Problem to work on: If a line in the entries below includes the string "buttons", copy it out.

Provided entries:
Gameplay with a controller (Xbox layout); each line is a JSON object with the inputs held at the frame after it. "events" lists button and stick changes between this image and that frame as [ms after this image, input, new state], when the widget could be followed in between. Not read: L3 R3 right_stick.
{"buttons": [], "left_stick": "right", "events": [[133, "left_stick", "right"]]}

---

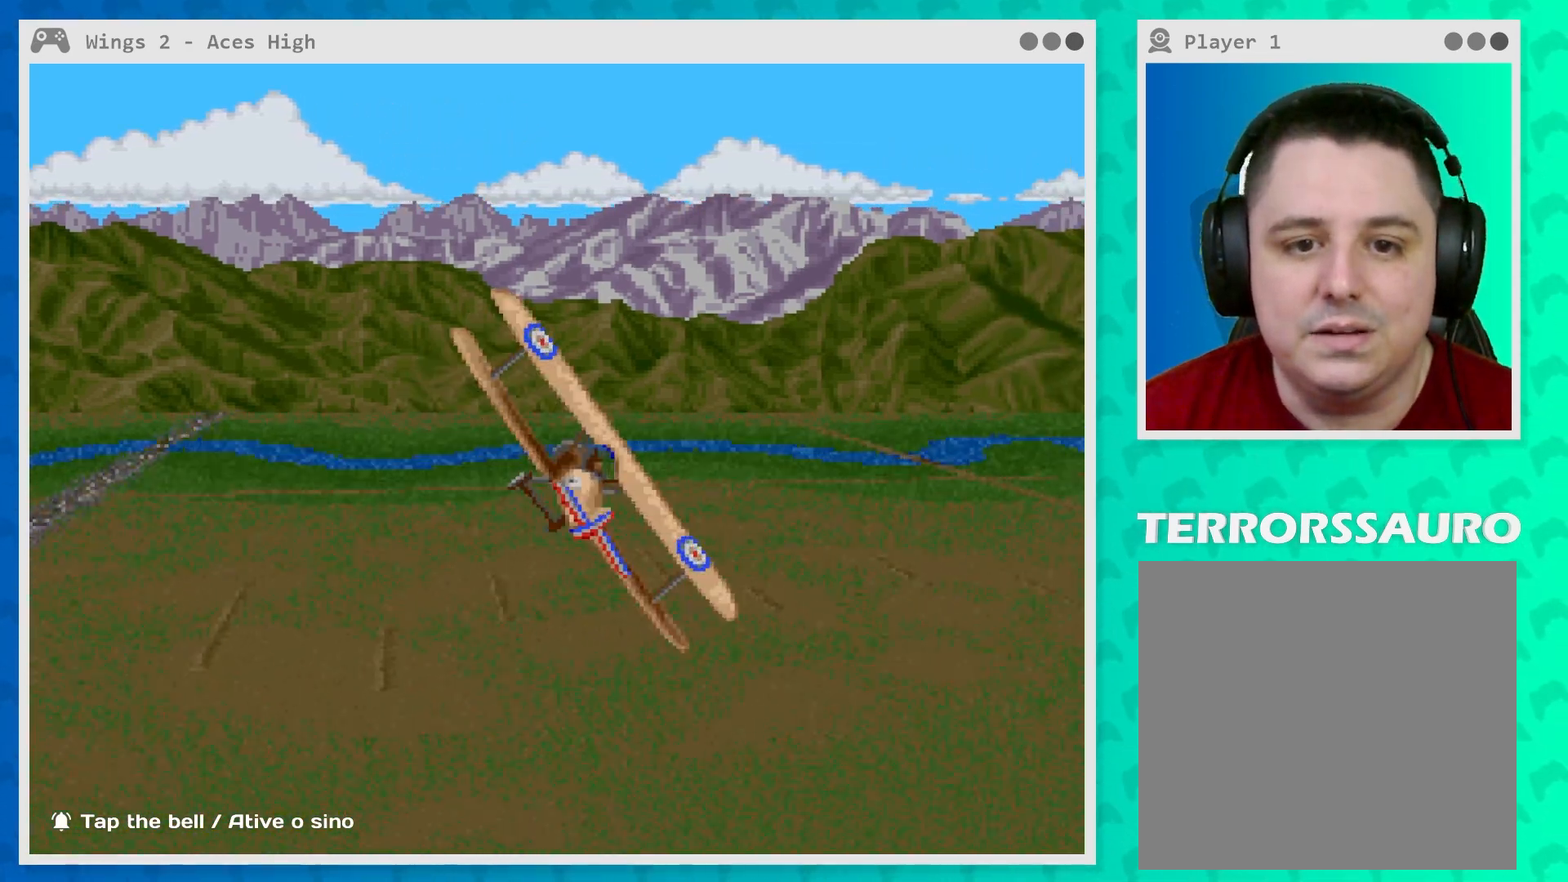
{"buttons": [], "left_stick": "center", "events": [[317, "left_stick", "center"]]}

* * *

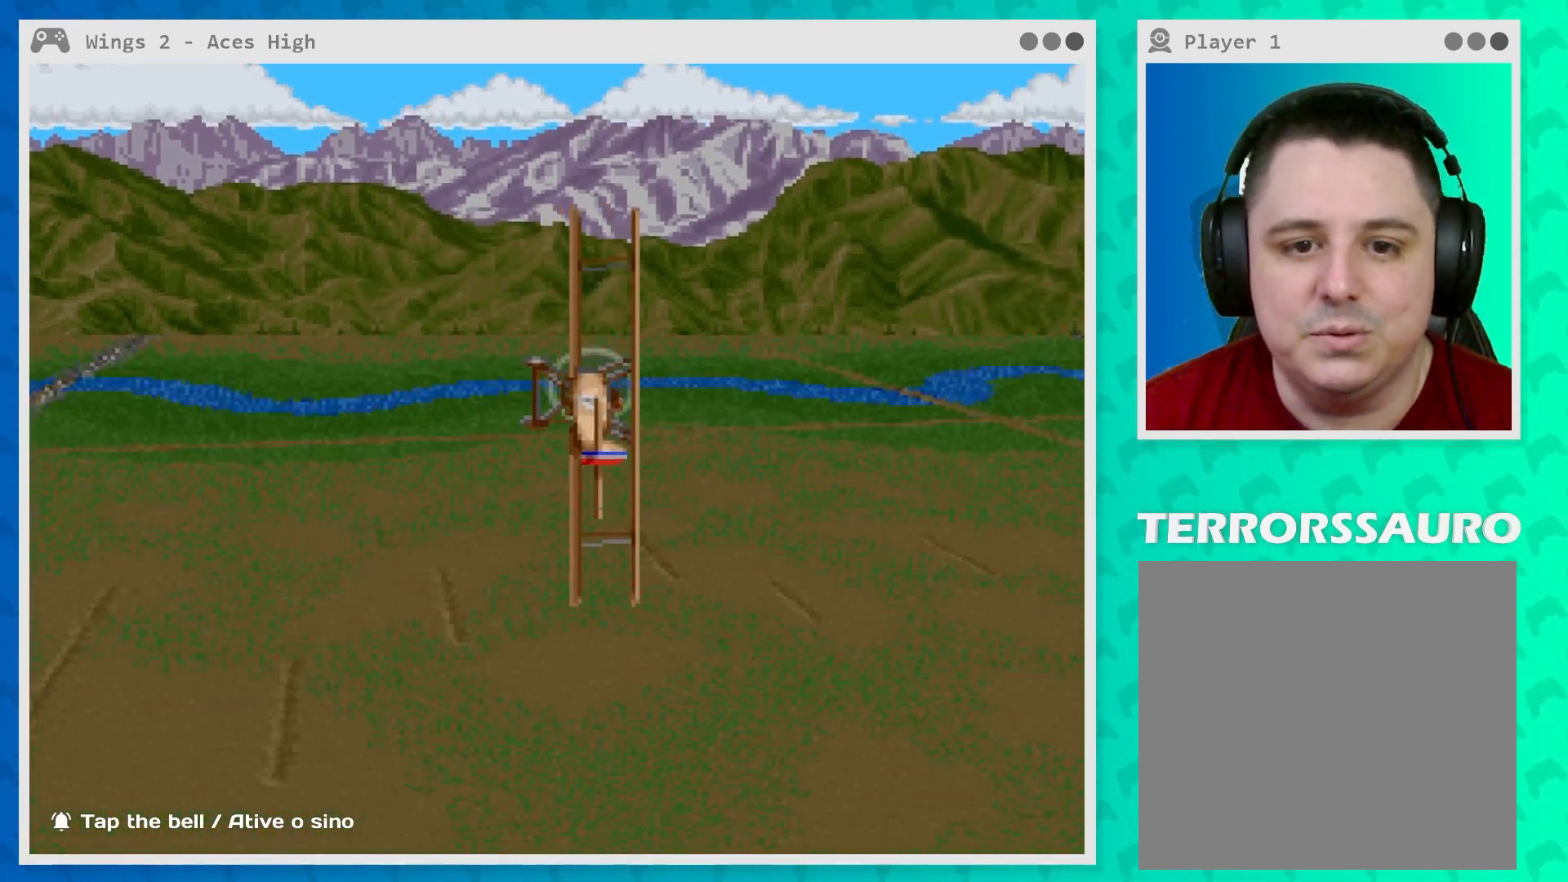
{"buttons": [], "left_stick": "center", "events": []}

The answer:
{"buttons": [], "left_stick": "right", "events": [[133, "left_stick", "right"]]}
{"buttons": [], "left_stick": "center", "events": [[317, "left_stick", "center"]]}
{"buttons": [], "left_stick": "center", "events": []}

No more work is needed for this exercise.